How likely will the use of in-control AGI increase the likelihood of an engineered pandemic?
We think this seems very likely. It seems like there are already use cases for current ML algorithms in DNA sequencing and DNA expressions analysis (O'Brien and Nelson, 2020; Sawaya et al, 2020; Brockmann, 2019; Oliveira, 2019).
[EDIT: Soice et al, 2023]
We’re unsure whether current ML algorithms could also conduct genetic editing or de novo DNA synthesis, as well as strategic deployment, but we think this might be plausible for more advanced AI systems.
Although this isn’t technically related to genetic engineering, we think AI advances in protein folding (in particular AlphaFold) might plausibly increase this risk too.
How unrecoverable would an engineered pandemic enabled by an in-control AGI be?
We think it’s quite likely that an AGI would be capable enough to do the following:
Furthermore, we think reducing humanity’s population size by 95% is enough to cause a civilisation collapse due to a lack of easy-to-extract fossil fuels that don’t require heavy machinery.
Given the above reasons, we think it’s possible that (even if one single strain of highly optimized pathogen is released accidentally) p(unrecoverable | non-LoC) is non-trivially high.
Wouldn’t the use of in-control AGI to defend against engineered pandemic reduce p(unrecoverable)?

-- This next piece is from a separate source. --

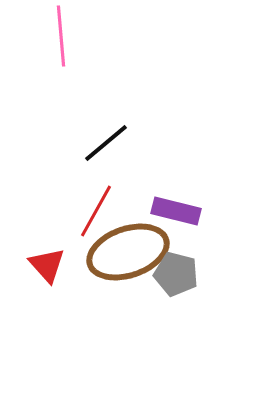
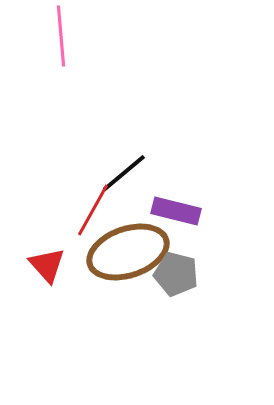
black line: moved 18 px right, 30 px down
red line: moved 3 px left, 1 px up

Yes, we agree, but we think there’s an asymmetry between the “attacking” party and the “defending” party, where the attacking party has a much bigger upper hand compared to the defending party.
How likely will the use of in-control AGI increase the likelihood of a nuclear winter?
Rodriguez (2019) estimates that there’s a 0.38% chance of a US-Russia nuclear exchange each year and a 11% chance that a severe nuclear winter will happen given a US-Russia nuclear exchange. According to Rautenbach (2023) and Aird and Aldred (2023), we think that the use of in-control AGI will likely increase Rodriguez’s estimates considerably.